I have been using for a while these gels as my energy source during long competitions, especially in the marathon. It is composed mainly of a mixture of maltodextrin and water, plus some preservatives and gelling agents, and acesulfame as sweetener.
The nutritional information is:
Per 100mL: 144kcal / 0g fat / 36g carbohydrates (of which sugars 1g) / 0g proteins / 0.01g salt
Per gel (60mL): 87kcal / 0g fat / 22g carbohydrates (of which sugars 0.6g) / 0g proteins / 0.01g salt
In the instructions it is said that you can take up to 3 gels per hour, without the need to consume water with them. For me this is one of their main advantages, as during races I don’t have to worry about the next water station to take one, as it happens with other commercial brands.
I usually take 5 gels for a marathon, first one in the kilometre 12, and then one every 6 kilometres: 18, 24, 30 and 36. That is roughly one every 30-35 minutes from the first hour (for a marathon time between 3.30 and 4.00), a bit under the recommended dosage, but I find difficult to carry more gels with me. Each 60 millilitres gel provides 22 grams of carbohydrates. That would give about 40 grams per exercise hour. You can also try consuming them for shorter distances.

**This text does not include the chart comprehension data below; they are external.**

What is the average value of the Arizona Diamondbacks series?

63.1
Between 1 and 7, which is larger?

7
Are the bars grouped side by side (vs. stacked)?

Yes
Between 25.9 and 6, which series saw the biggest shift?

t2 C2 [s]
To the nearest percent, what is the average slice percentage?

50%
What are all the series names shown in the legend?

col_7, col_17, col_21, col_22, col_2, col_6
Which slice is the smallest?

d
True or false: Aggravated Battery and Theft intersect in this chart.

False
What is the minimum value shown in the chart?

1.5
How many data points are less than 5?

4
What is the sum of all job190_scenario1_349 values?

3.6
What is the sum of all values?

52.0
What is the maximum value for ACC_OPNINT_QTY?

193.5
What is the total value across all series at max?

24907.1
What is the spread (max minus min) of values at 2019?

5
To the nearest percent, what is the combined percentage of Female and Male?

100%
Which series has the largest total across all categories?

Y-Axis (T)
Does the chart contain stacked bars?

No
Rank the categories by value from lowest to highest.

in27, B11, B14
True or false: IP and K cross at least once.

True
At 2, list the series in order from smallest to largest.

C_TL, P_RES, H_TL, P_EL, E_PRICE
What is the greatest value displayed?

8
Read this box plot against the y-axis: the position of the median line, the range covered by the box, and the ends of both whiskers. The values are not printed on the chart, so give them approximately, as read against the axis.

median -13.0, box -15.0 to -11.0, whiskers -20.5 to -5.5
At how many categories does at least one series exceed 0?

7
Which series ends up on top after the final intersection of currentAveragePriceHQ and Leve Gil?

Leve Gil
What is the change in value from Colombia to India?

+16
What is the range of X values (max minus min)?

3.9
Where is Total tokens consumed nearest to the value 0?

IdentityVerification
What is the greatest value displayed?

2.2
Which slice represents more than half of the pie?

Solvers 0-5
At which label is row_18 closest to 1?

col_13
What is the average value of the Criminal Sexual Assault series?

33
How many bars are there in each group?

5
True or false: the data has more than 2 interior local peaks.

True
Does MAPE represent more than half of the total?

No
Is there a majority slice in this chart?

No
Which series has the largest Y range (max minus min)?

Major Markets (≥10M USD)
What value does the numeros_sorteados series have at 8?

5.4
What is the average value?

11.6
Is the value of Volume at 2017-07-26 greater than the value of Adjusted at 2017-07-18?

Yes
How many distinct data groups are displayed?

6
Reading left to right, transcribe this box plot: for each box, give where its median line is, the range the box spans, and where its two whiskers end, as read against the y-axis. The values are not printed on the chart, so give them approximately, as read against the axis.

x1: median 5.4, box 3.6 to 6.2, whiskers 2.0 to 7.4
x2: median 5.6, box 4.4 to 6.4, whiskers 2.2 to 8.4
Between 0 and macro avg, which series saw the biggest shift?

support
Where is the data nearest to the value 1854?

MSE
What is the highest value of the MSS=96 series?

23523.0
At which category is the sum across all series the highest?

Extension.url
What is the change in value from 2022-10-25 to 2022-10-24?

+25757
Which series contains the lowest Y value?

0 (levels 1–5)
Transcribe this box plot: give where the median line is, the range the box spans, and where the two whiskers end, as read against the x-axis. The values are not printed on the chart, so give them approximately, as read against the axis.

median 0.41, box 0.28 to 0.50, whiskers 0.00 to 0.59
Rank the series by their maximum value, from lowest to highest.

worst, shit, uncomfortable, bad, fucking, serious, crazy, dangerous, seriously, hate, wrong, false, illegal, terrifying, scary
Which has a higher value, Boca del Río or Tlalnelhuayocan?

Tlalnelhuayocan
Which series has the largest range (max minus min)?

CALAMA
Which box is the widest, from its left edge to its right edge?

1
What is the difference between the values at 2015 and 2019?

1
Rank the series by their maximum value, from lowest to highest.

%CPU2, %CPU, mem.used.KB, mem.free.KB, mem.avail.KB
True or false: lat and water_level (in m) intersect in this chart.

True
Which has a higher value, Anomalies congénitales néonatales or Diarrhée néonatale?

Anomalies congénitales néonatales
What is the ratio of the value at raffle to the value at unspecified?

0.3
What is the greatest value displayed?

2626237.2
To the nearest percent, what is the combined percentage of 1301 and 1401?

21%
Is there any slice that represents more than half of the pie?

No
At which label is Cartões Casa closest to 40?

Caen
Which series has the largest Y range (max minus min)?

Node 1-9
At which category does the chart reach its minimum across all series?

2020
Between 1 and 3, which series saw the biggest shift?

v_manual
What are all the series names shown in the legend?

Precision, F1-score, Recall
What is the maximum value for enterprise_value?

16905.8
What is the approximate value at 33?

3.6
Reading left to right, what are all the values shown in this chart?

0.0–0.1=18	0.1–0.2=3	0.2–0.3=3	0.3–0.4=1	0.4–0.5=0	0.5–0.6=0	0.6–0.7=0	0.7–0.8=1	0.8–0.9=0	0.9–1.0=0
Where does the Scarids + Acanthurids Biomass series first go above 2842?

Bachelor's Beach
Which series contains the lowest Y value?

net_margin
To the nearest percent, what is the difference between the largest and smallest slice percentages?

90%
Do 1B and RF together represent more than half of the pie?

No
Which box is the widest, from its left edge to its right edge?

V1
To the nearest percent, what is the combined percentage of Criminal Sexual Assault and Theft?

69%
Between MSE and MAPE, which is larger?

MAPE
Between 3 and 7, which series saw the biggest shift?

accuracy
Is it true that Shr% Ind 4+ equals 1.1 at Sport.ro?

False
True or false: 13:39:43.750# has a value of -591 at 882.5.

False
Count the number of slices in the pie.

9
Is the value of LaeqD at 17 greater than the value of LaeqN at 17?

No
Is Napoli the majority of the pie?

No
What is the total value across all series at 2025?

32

Depending of your needs, buying in bulk can save you some money, as prices may vary between 1 and 2€ per gel. There are packages from 6 to 30, and selection boxes with different flavours that can be a good choice to get a taste, although I usually go for the orange one, as I am not particularly fond of the other choices. There are also caffeinated versions, if you want to try that extra edge.
Score: 5 (out of 5)
Pros: no need of water; texture; package resistance (not the first time a gel broke in the pocket) and opening ease.
Cons: not really, besides my own distaste of some flavour combinations in gels (blackcurrant for example).